• March 28, 2024
 Bank Of Mum And Dad Lending Putting Strain On Retirement Plans

Bank Of Mum And Dad Lending Putting Strain On Retirement Plans

The Bank of Mum and Dad (BoMaD) are now the 11th largest mortgage lender in the UK, eclipsing the Help to Buy schemes in helping younger buyers gain a foothold on the property ladder.

In total, the BoMaD will lend almost £70 billion to potential homeowners this year, a 10% increase on 2018 despite the fall in property transactions, according to Legal & General’s ‘Bank of Mum and Dad 2019’ report.

Last year, 316,600 properties were bought using deposits funded by older family members, this figure has fallen to 259,400 in 2019 as more buyers wait out the Brexit storm before committing to a property purchase.

On average, older friends and family are set to lend their loved ones £6,000 more in 2019 than they did a year earlier with £24,100 being loaned to their younger relatives in total.

The £6.26 billion worth of lending will fund home purchases worth £68.51 billion. In comparison with 2018, £5.71 billion lending helped buyers purchase property worth £81.71 in 2019, highlighting the growing importance of this section of the property market.

It would seem that all age demographics are becoming dependent on their older relatives for hand outs when making financial commitments like home ownership. Over a fifth (22%) of people aged between 45 and 54 years old asked their ageing relatives for help to acquire property.

This figure rises to over a third (36%) of 35 to 44 years old and almost two thirds (62%) of people aged under 35.

The report also stresses the widening affordability gap developing despite a market slowdown. A decade ago an average property would cost around £150,000. Currently, the average UK house price stands at £230,292 with the 2013 total set to double in the UK by 2023.

Unfortunately, the UK average income in 2013 was £27,017 and this has only just increased to £29,009, effectively pricing the average household income out of ownership affordability without additional help.
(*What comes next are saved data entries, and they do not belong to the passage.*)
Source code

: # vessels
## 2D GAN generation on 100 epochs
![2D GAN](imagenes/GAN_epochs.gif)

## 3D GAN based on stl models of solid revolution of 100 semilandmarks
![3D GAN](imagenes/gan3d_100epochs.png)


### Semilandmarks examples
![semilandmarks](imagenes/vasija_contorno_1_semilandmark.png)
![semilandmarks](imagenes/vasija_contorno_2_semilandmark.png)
Whilst this may seem like a vicious cycle, the report indicates that help from this lending source may not be a viable long term solution, even though 19% of all home sales use this lender and older family members want to help.

The BoMaD are having to stretch themselves beyond their means to help their offspring. Over a quarter (26%) of this lending group are not confident they have enough to live on in their retirement. The fact that 59% of relatives offer the deposit contribution as a gift rather than a loan is only exacerbating this issue further.

In many cases, the BoMaD are not in a position to use savings to finance their younger relatives home move. 9% are forced to cash in their pensions, 7% use their drawdown pensions and 6% use the annuities, 14% downsized their home.

In many cases, older relatives are also taking on debt themselves to ensure their offspring acquire a property of their own. 6% took out a loan, 4% remortgaged their own home and 16% are taking out equity release finance. Furthermore 29% admitted they are considering equity release in the future as a result of helping younger relatives.

Jeanette Makings, Head of Financial Education at Close Brothers, comments:

“As a parent, it’s natural to want to help your children in any way you can. But if you’re supporting your children financially as they move into adulthood, it’s crucial that you spend some time planning ahead. You’re no longer working solely to your own financial plan, you’re also working to someone else’s.

“Remember to look at how any outgoings are impacting your short, medium, and long-term goals, and try to think objectively about whether the help you’re giving is the right kind of help. For example, paying off student debt may not be an efficient use of your support, compared to contributing to a house deposit or pension scheme. Get professional advice if it impacts your financial plan and don’t be afraid of having frank conversations with your children; breaking the stigma around money is crucial, whether they’re thirteen or thirty.”

How important is the BoMaD to the lending market? What needs to be done to reduce the sectors reliance on older relatives to fund property moves?